L'omotenashi désigne l'hospitalité traditionnelle au Japon - que tout touriste peut apprécier. Bon gré mal gré, le Japon fait du tourisme un nouveau pilier économique, profitant de la popularité internationale de sa culture de masse, qui s’est imposée durant l’ère Heisei à coups de mangas, de films et de J-Pop.

En dix ans, le nombre de visiteurs au Japon a quintuplé, de 8,6 millions à près de 25,5 millions. Un touriste sur huit est chinois, pour un total de 6,5 millions.

Le gouvernement entend profiter de cette manne : depuis le 7 janvier, toute personne (japonaise ou étrangère) quittant le territoire doit s’acquitter d’une taxe de 1000 yens (environ 8 euros). Avec la Coupe du monde de Rugby de 2019 et les Jeux olympiques de 2020, la mesure devrait rapporter 50 milliards de yens (environ 395 millions d’euros). On peut avoir le sens de l’accueil et celui des affaires.

10. Reiwa

Vénérable harmonie ou harmonie ordonnée

Le chef de cabinet Yoshihide Suga présente les kanjis formant le mot Reiwa le 1er avril. (Photo Kazuhiro NOGI / AFP)

Le chef de cabinet Yoshihide Suga présente les kanjis formant le mot Reiwa le 1er avril. (Photo Kazuhiro NOGI / AFP)

Le nom de la nouvelle ère impériale a été choisi le 1er avril dernier par un comité composé d'experts et de membres du gouvernement japonais. « Le printemps vient après l'hiver sévère, ce nom veut marquer le début d'une période qui déborde d'espoir » a expliqué le premier ministre Shinzo Abe. Ce qui ressemble au voeu pieux que le règne de l’empereur Nahurito marquera un nouveau rayonnement du Japon après les déboires de l’ère Heisei, marquée par l’éclatement de la bulle et les drames de Kobe et Fukushima.

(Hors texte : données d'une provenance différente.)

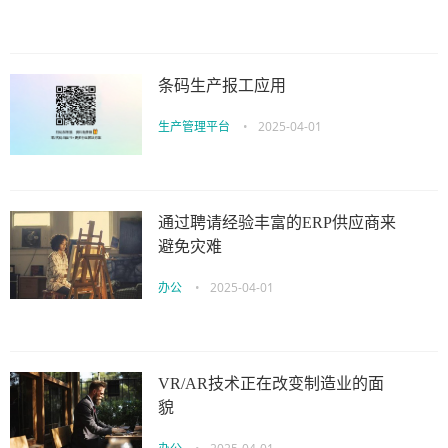
条码生产报工应用
生产管理平台
•
2025-04-01
通过聘请经验丰富的ERP供应商来
避免灾难
办公
•
2025-04-01
VR/AR技术正在改变制造业的面
貌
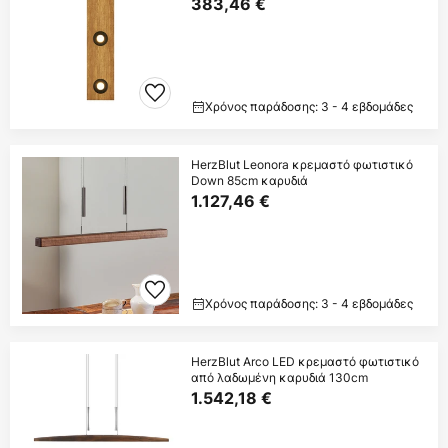
383,46 €
Χρόνος παράδοσης: 3 - 4 εβδομάδες
HerzBlut Leonora κρεμαστό φωτιστικό
Down 85cm καρυδιά
1.127,46 €
Χρόνος παράδοσης: 3 - 4 εβδομάδες
HerzBlut Arco LED κρεμαστό φωτιστικό
από λαδωμένη καρυδιά 130cm
1.542,18 €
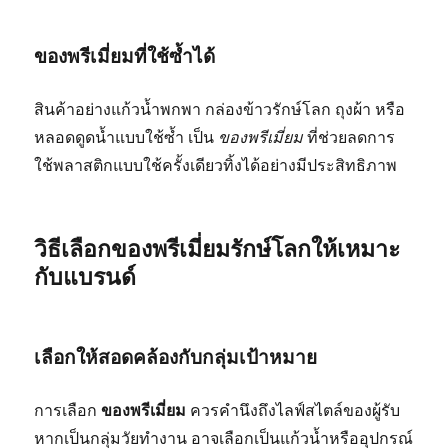
ของพรีเมี่ยมที่ใช้ซ้ำได้
สินค้าอย่างแก้วน้ำพกพา กล่องข้าวรักษ์โลก ถุงผ้า หรือ
หลอดดูดน้ำแบบใช้ซ้ำ เป็น
ของพรีเมี่ยม
ที่ช่วยลดการ
ใช้พลาสติกแบบใช้ครั้งเดียวทิ้งได้อย่างมีประสิทธิภาพ
วิธีเลือกของพรีเมี่ยมรักษ์โลกให้เหมาะ
กับแบรนด์
เลือกให้สอดคล้องกับกลุ่มเป้าหมาย
การเลือก
ของพรีเมี่ยม
ควรคำนึงถึงไลฟ์สไตล์ของผู้รับ
หากเป็นกลุ่มวัยทำงาน อาจเลือกเป็นแก้วน้ำหรืออุปกรณ์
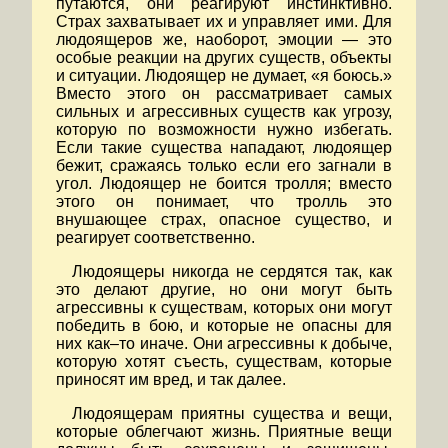
путаются, они реагируют инстинктивно.
Страх захватывает их и управляет ими. Для
людоящеров же, наоборот, эмоции — это
особые реакции на других существ, объекты
и ситуации. Людоящер не думает, «я боюсь.»
Вместо этого он рассматривает самых
сильных и агрессивных существ как угрозу,
которую по возможности нужно избегать.
Если такие существа нападают, людоящер
бежит, сражаясь только если его загнали в
угол. Людоящер не боится тролля; вместо
этого он понимает, что тролль это
внушающее страх, опасное существо, и
реагирует соответственно.
Людоящеры никогда не сердятся так, как
это делают другие, но они могут быть
агрессивны к существам, которых они могут
победить в бою, и которые не опасны для
них как–то иначе. Они агрессивны к добыче,
которую хотят съесть, существам, которые
приносят им вред, и так далее.
Людоящерам приятны существа и вещи,
которые облегчают жизнь. Приятные вещи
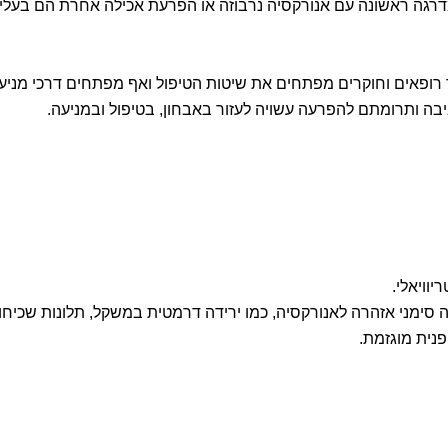
רגה ראשונה עם אנורקסיה נרבוזה או הפרעת אכילה אחרת הם בעלי
 רופאים וחוקרים מפתחים את שיטות הטיפול ואף מפתחים דרכי מניע
ה ותרומתם להפרעה עשויה לעזור באבחון, בטיפול ובמניעה.
יוויאלי.
 סימני אזהרה לאנורקסיה, כמו ירידה דרמטית במשקל, תלונות שכיחו
פנית מוגזמת.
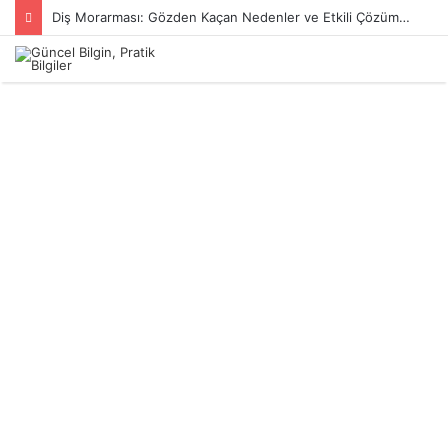
Diş Morarması: Gözden Kaçan Nedenler ve Etkili Çözüm Yöntemleri
Kapalı
Menü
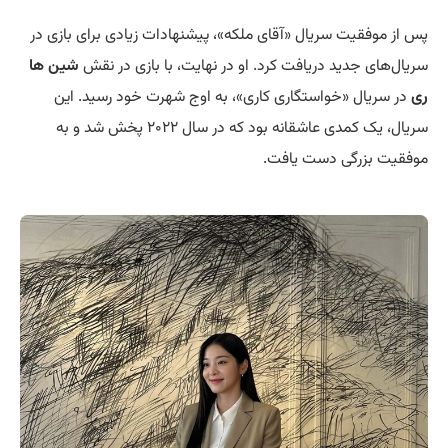
پس از موفقیت سریال «آقای ملکه»، پیشنهادات زیادی برای بازی در
سریال‌های جدید دریافت کرد. او در نهایت، با بازی در نقش
شین ها
ری
در سریال «خواستگاری کاری»، به اوج شهرت خود رسید. این
سریال، یک کمدی عاشقانه بود که در سال ۲۰۲۲ پخش شد و به
موفقیت بزرگی دست یافت.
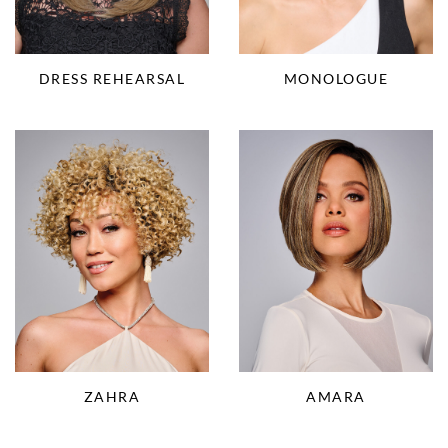
DRESS REHEARSAL
MONOLOGUE
AMARA
ZAHRA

Le terme, formé de deux kanjis (les idéogrammes japonais) est tiré d'un court poème japonais qui fait référence à la nature. Il est extrait de la plus ancienne anthologie de poésie japonaise appelée Manyoshu, vieille de 1200 ans.

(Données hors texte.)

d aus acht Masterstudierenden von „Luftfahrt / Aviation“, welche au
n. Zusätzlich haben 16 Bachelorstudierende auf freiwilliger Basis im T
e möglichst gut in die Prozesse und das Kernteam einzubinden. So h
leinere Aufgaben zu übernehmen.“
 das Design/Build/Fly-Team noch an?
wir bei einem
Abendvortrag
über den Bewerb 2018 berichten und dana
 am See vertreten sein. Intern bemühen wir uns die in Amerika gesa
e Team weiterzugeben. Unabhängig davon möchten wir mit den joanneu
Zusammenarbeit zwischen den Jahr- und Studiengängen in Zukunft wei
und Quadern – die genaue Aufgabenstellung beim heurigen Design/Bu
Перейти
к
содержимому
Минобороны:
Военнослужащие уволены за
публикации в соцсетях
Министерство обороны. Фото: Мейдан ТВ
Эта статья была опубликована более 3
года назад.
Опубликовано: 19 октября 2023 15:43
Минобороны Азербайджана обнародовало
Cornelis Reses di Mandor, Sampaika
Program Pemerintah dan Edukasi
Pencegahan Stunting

A la traduction « officielle » , « vénérable harmonie » , la traductrice française Corinne Atlan préfère « Harmonie Ordonnée » « pour respecter l’ambiguïté du japonais » , nous précise-t-elle. Rei signifiant « bon » , « agréable » , « honorable » au sens classique mais aussi « commandement » , « ordre » , autre sens perçu par l’ensemble des Japonais à travers le kanji qui « représente  un personnage agenouillé ou se prosternant sous une puissance supérieure » donc pouvant être assimilé à la nation d’unité, de rassemblement, d’ordre... « Je pense que la traduction « vénérable » tente de représenter aussi cet aspect de « soumission à l’ordre » avec le sens de vénérer le pouvoir impérial » conclut Corinne Atlan.

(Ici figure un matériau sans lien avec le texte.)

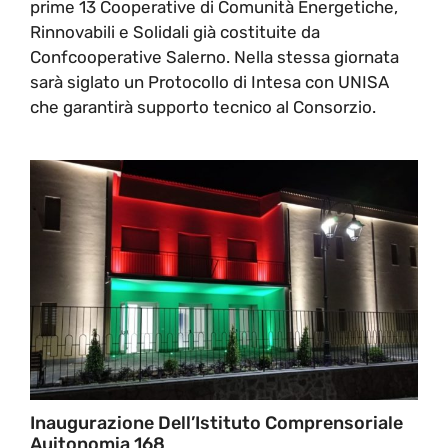
prime 13 Cooperative di Comunità Energetiche,
Rinnovabili e Solidali già costituite da
Confcooperative Salerno. Nella stessa giornata
sarà siglato un Protocollo di Intesa con UNISA
che garantirà supporto tecnico al Consorzio.
Inaugurazione Dell’Istituto Comprensoriale
Auitonomia 168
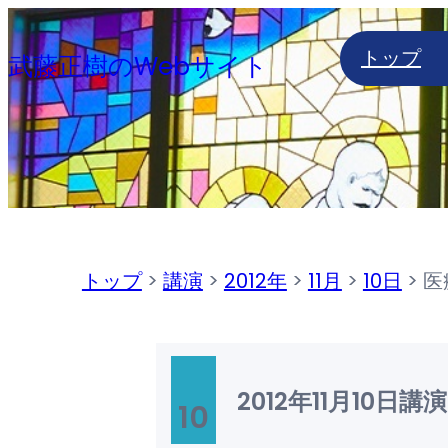
内
トップ
容
武藤正樹のWebサイト
を
ス
キ
ッ
プ
トップ
>
講演
>
2012年
>
11月
>
10日
>
医
2012年11月10日
講演
10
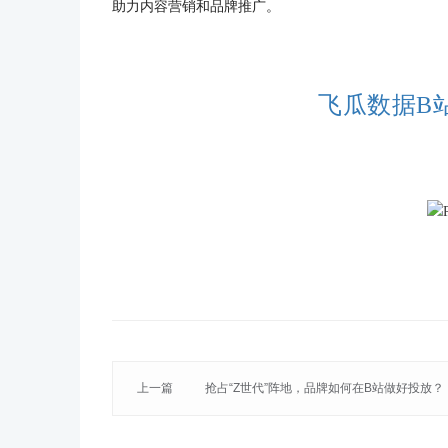
助力内容营销和品牌推广。
飞瓜数据B
上一篇
抢占“Z世代”阵地，品牌如何在B站做好投放？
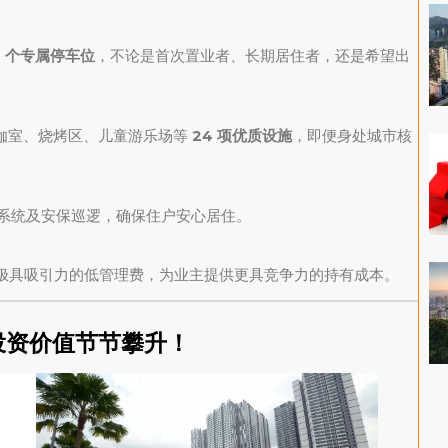
 2 个专属停车位
，不论是首次置业者、长期居住者，还是希望出
伽室、烧烤区、儿童游乐场等
24 项优质设施
，即便身处城市核
禁系统及安保巡逻，确保住户安心居住。
es 拥有极具吸引力的低管理费，为业主提供更具竞争力的持有成本。
投资价值节节攀升！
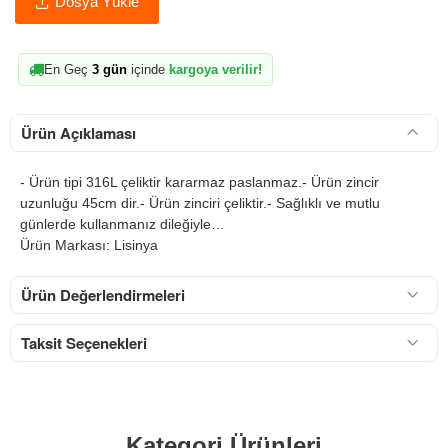
Dosya Yükle
En Geç
3 gün
içinde
kargoya verilir!
Ürün Açıklaması
- Ürün tipi 316L çeliktir kararmaz paslanmaz.- Ürün zincir
uzunluğu 45cm dir.- Ürün zinciri çeliktir.- Sağlıklı ve mutlu
günlerde kullanmanız dileğiyle…
Ürün Markası: Lisinya
Ürün Değerlendirmeleri
Taksit Seçenekleri
Kategori Ürünleri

Interprétation d’autant plus plausible, quant on sait que le nom a été choisi sous les auspices du très nationaliste premier ministre Abe. C'est aussi la première fois qu'il s'agit d'un terme issu de la littérature japonaise et non chinoise (l’écriture  japonaise découle de la chinoise et la tradition de nommer les ères impériales est un héritage de la cour impériale chinoise). On peut là aussi y lire une affirmation identitaire face à la montée en puissance économique et géopolitique de la Chine depuis trente ans.